Exercise details
Copy out every item below with "series" swapped for "data series" and nothing else changed. Leave the pictures out.

Chart interpretation exercises
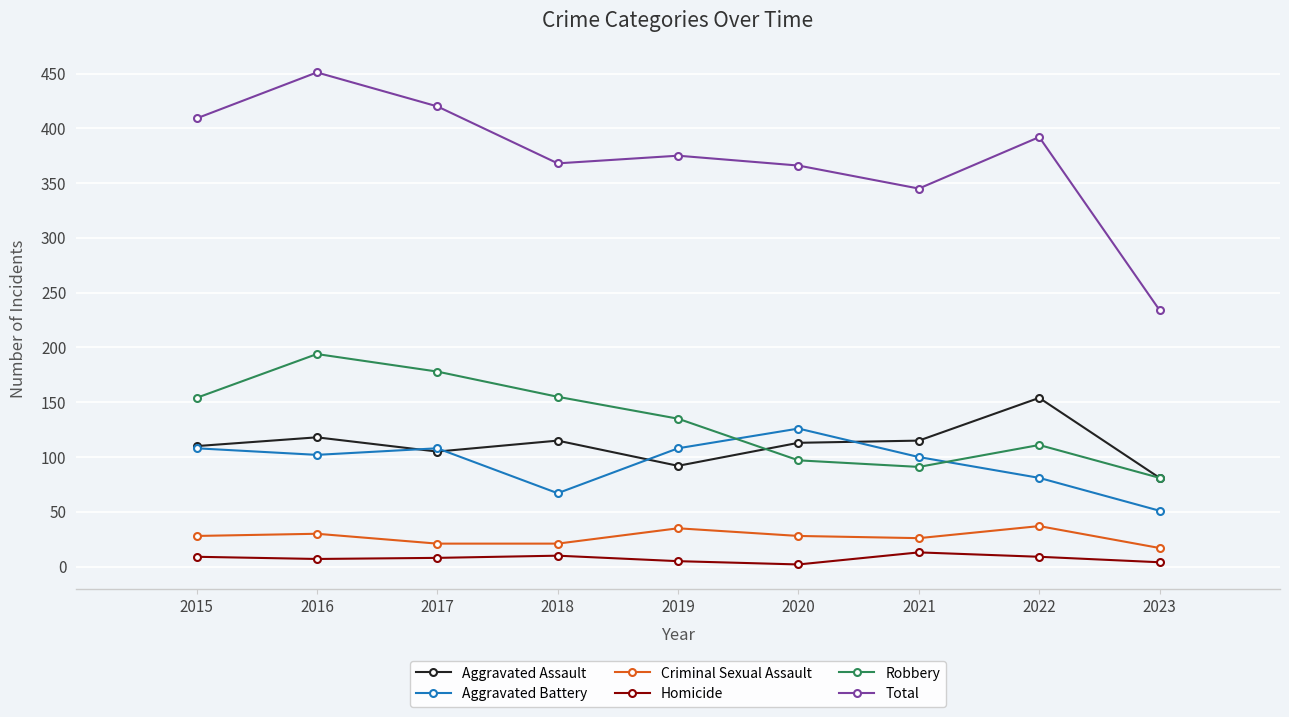

The value of Aggravated Battery at 2023 is 51. True or false?

True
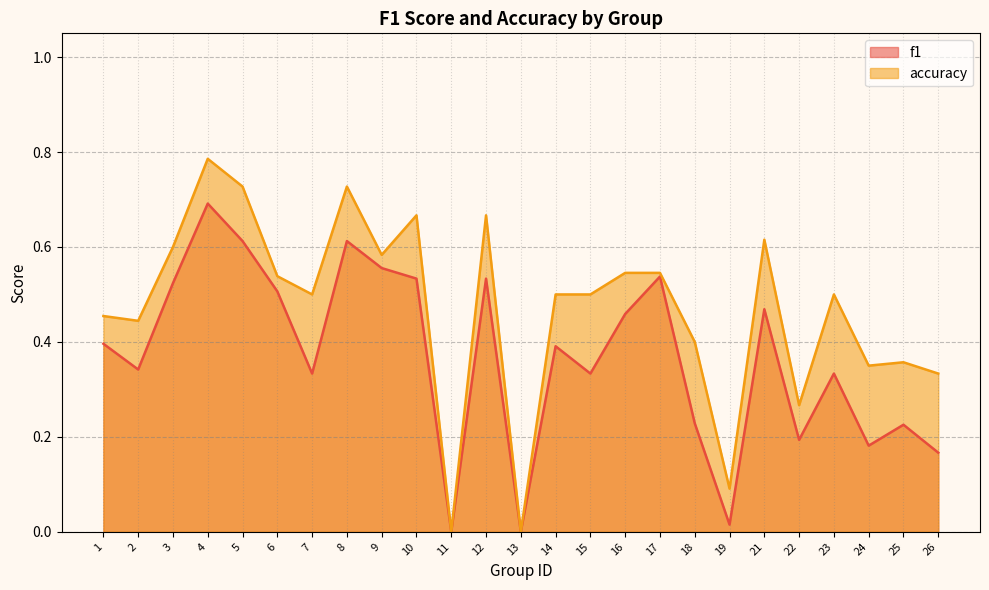

Read the accuracy value at 4.

0.8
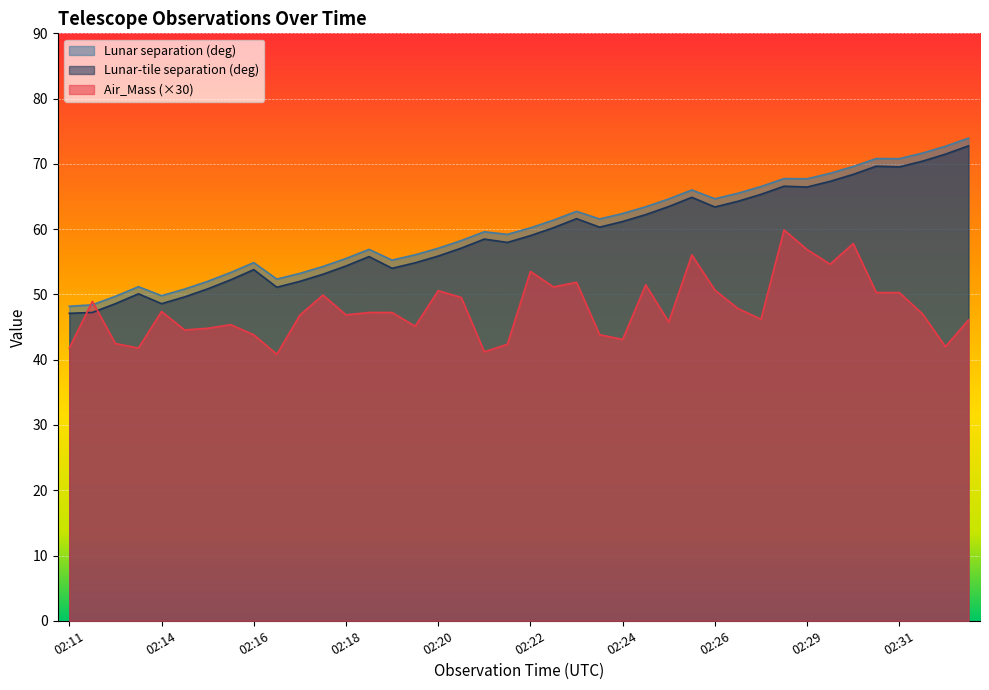

Which category has the highest value across all series?

02:32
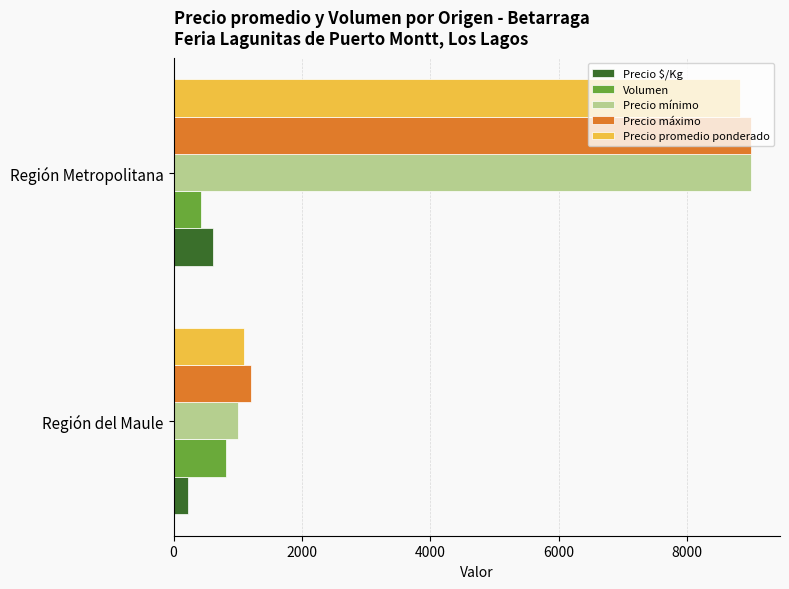

What is the sum of all Volumen values?

1234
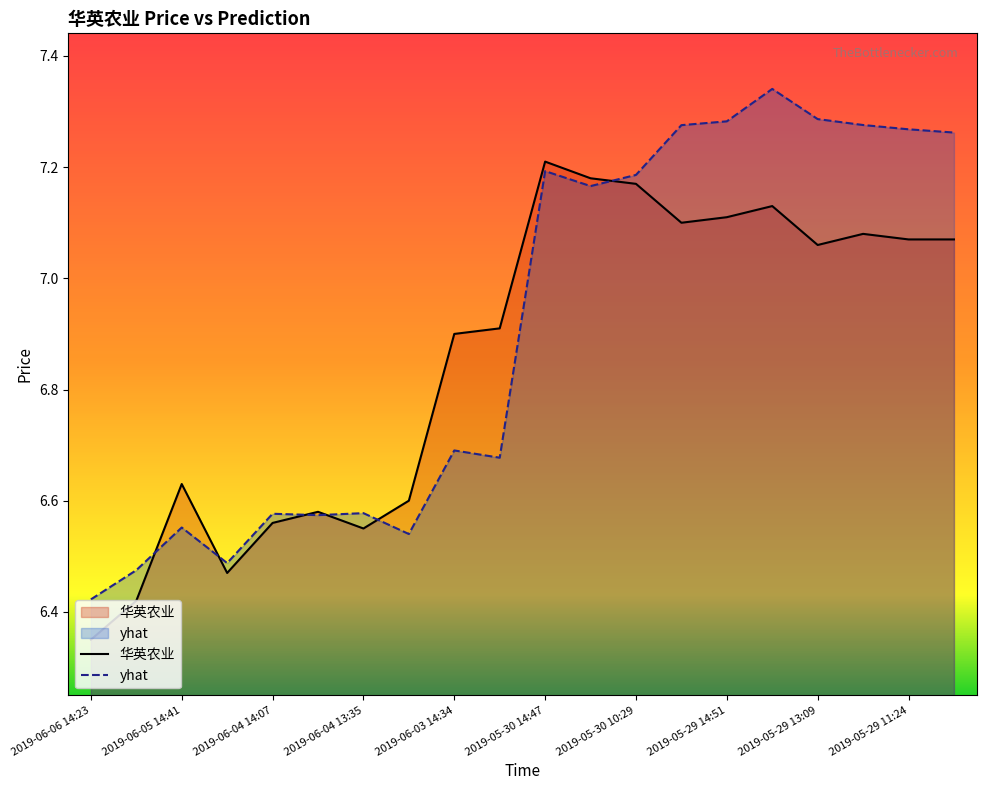

List the labels in order of 华英农业 value, smallest first.

2019-06-06 14:23, 2019-06-06 13:10, 2019-06-05 10:07, 2019-06-04 13:35, 2019-06-04 14:07, 2019-06-04 14:03, 2019-06-04 10:30, 2019-06-05 14:41, 2019-06-03 14:34, 2019-06-03 13:03, 2019-05-29 13:09, 2019-05-29 11:24, 2019-05-29 10:43, 2019-05-29 11:27, 2019-05-29 14:53, 2019-05-29 14:51, 2019-05-29 13:51, 2019-05-30 10:29, 2019-05-30 11:22, 2019-05-30 14:47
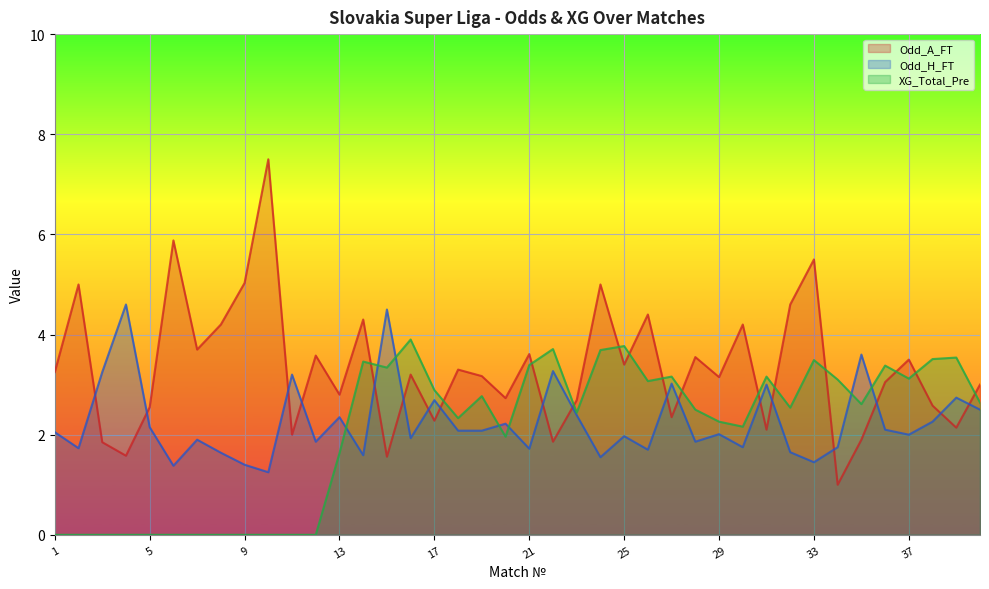

At how many categories does at least one series exceed 7?

1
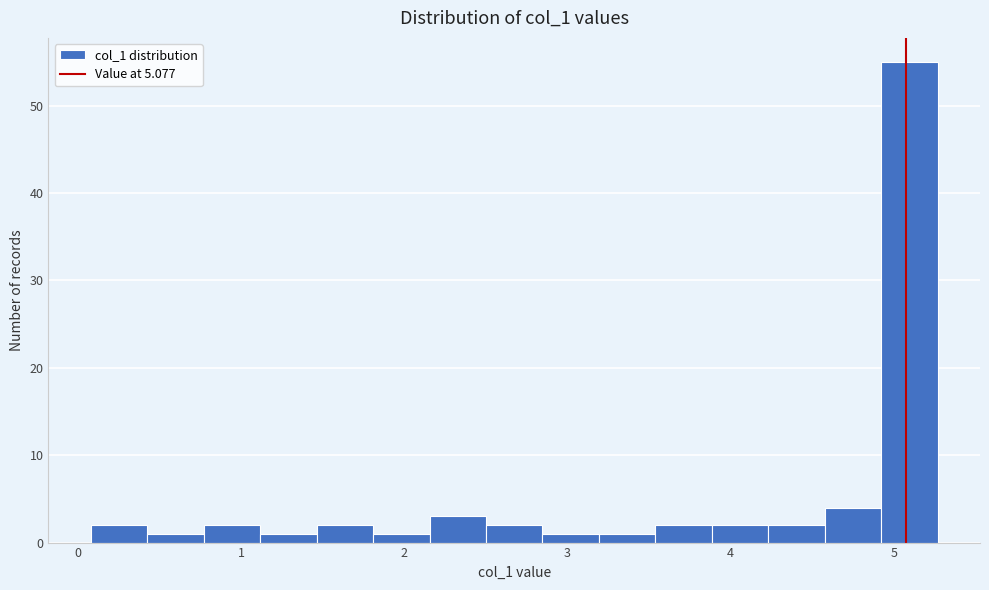

Read against the x-axis, roughly where is the centre of the tallest bar?

5.1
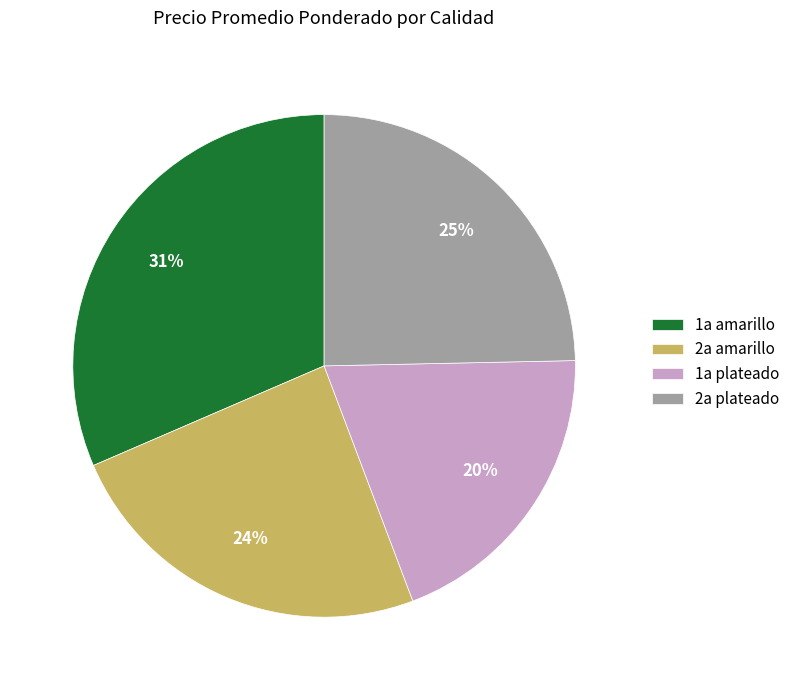

Is the sum of 1a amarillo and 2a plateado greater than half?

Yes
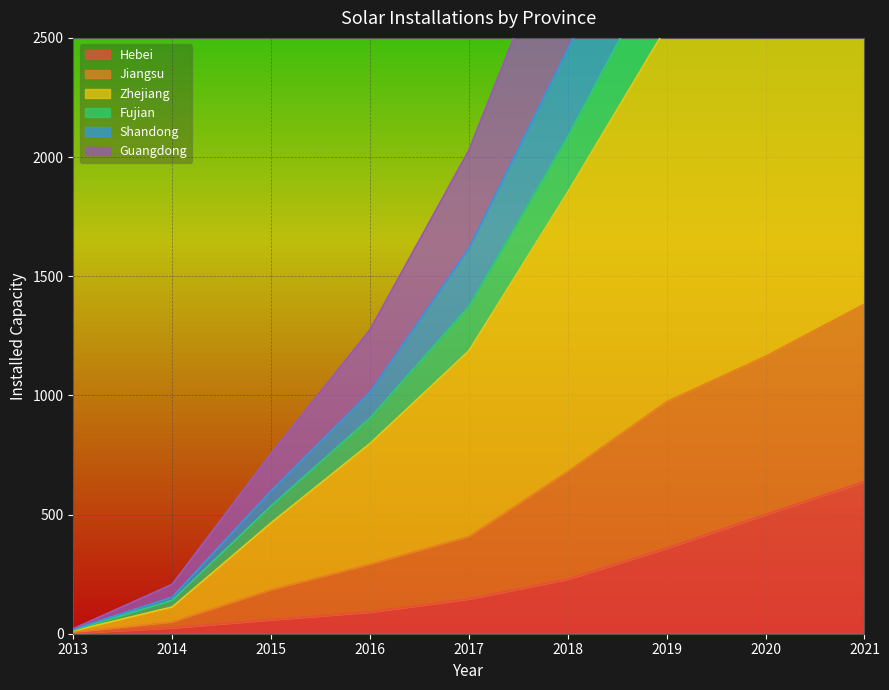

Is it true that Hebei equals 361 at 2018?

False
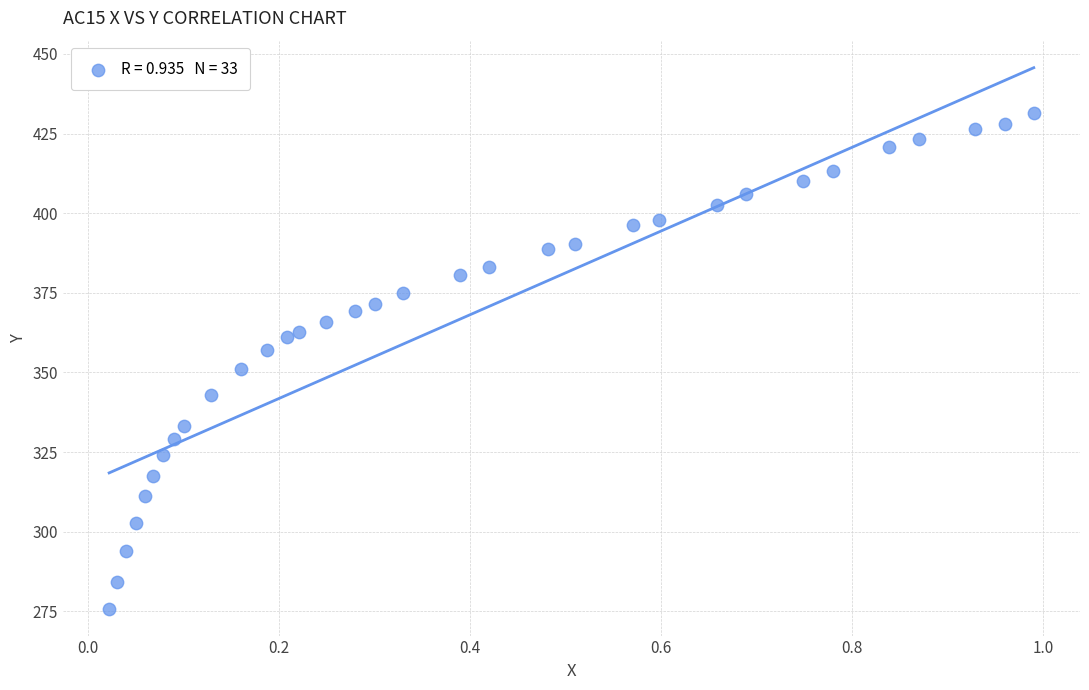

What is the range of X values (max minus min)?

1.0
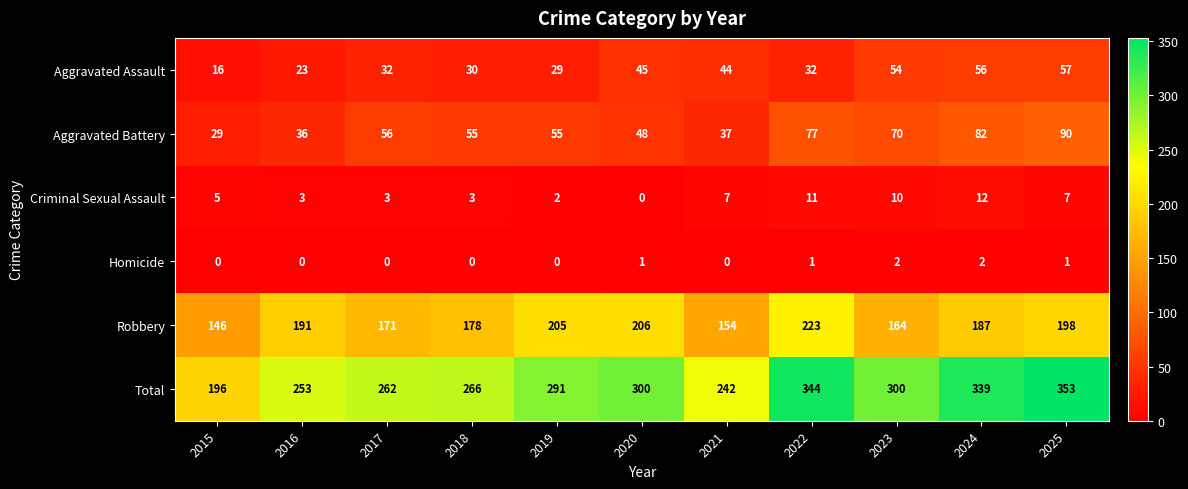

Which series has the largest total across all categories?

Total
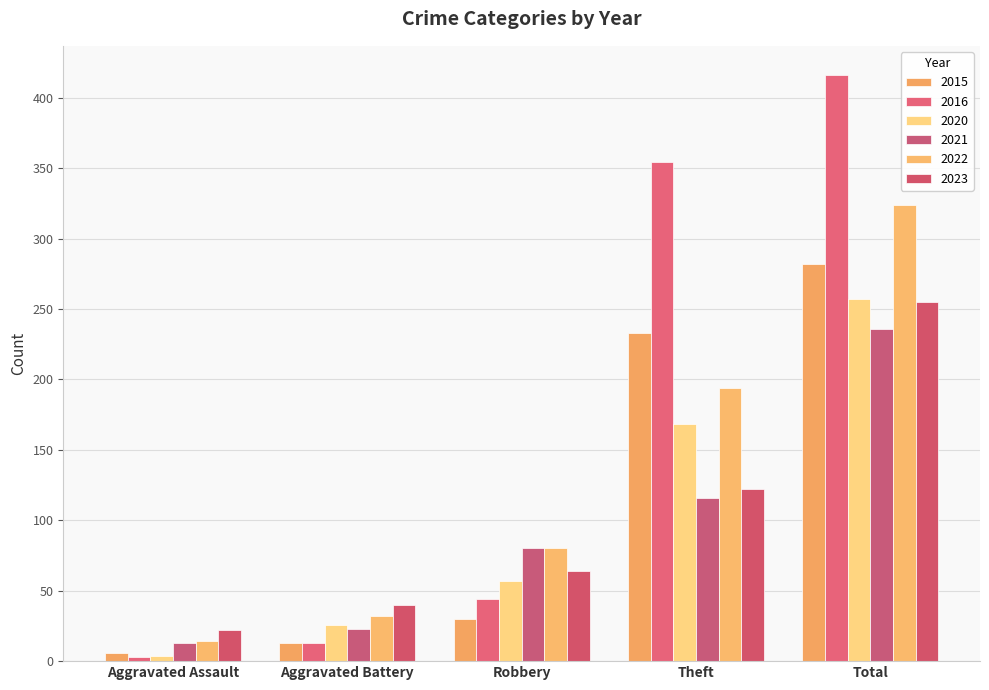

What is the sum of all 2021 values?

468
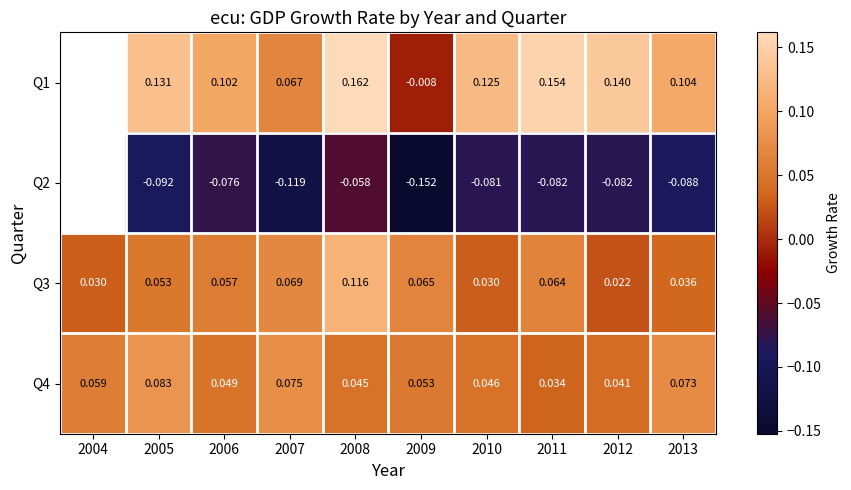

Is the value of Q1 at 2006 greater than the value of Q3 at 2011?

Yes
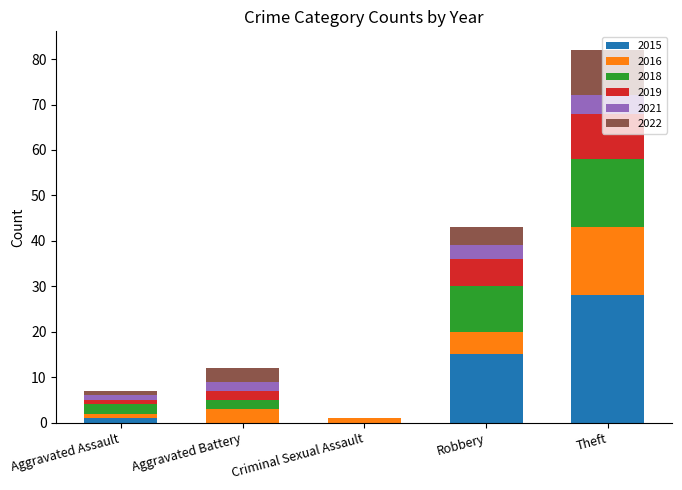

How many series are shown in this chart?

6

Expected answer
The value of Aggravated Battery at 2023 is 51. True or false?

True

Read the accuracy value at 4.

0.8

Which category has the highest value across all data series?

02:32

What is the sum of all Volumen values?

1234

List the labels in order of 华英农业 value, smallest first.

2019-06-06 14:23, 2019-06-06 13:10, 2019-06-05 10:07, 2019-06-04 13:35, 2019-06-04 14:07, 2019-06-04 14:03, 2019-06-04 10:30, 2019-06-05 14:41, 2019-06-03 14:34, 2019-06-03 13:03, 2019-05-29 13:09, 2019-05-29 11:24, 2019-05-29 10:43, 2019-05-29 11:27, 2019-05-29 14:53, 2019-05-29 14:51, 2019-05-29 13:51, 2019-05-30 10:29, 2019-05-30 11:22, 2019-05-30 14:47

At how many categories does at least one data series exceed 7?

1

Read against the x-axis, roughly where is the centre of the tallest bar?

5.1

Is the sum of 1a amarillo and 2a plateado greater than half?

Yes

Is it true that Hebei equals 361 at 2018?

False

What is the range of X values (max minus min)?

1.0

Which data series has the largest total across all categories?

Total

What is the sum of all 2021 values?

468

Is the value of Q1 at 2006 greater than the value of Q3 at 2011?

Yes

How many data series are shown in this chart?

6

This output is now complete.